== SHORT PROBLEM ==
The text below describes the NVIDIA Grace CPU Superchip. List every workload it says the new type of data center runs.

== TEXT SEGMENT ==
......
NVIDIA Grace CPU Superchip

NVIDIA Grace CPU Superchip

The breakthrough CPU for the modern data center.

Designed to Meet the Performance and Efficiency Needs of Today’s AI Data Centers

The NVIDIA Grace™ CPU is designed for a new type of data center—one that processes mountains of data to produce intelligence with maximum energy efficiency. These data centers run diverse workloads like AI, data analytics, hyperscale cloud applications, and high-performance computing (HPC). To meet the most demanding data center needs, Grace delivers 2X the performance per watt, 2X the packaging density, and the highest memory bandwidth compared to today’s leading servers.

The Grace CPU combines 72 high-performance and power-efficient Arm® Neoverse™ V2 cores, connected with the NVIDIA Scalable Coherency Fabric (SCF) that delivers 3.2TB/s of bisection bandwidth–double that of traditional CPUs to deliver maximum performance, while maintaining full compatibility with the Arm ecosystem. Grace is the first data center CPU to utilize server-class high-speed LPDDR5X memory with a wide memory subsystem that delivers up to 500GB/s of bandwidth at one fifth the power of traditional DDR memory at similar cost.
......
== DATA EXTRACT ==

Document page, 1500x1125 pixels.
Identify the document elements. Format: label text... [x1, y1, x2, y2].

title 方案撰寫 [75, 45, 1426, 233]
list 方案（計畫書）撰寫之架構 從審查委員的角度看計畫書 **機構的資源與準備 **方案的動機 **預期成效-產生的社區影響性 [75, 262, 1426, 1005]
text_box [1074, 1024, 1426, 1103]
......
== ANSWER TO THIS PROBLEM ==
- AI
- Data analytics
- Hyperscale cloud applications
- High-performance computing (HPC)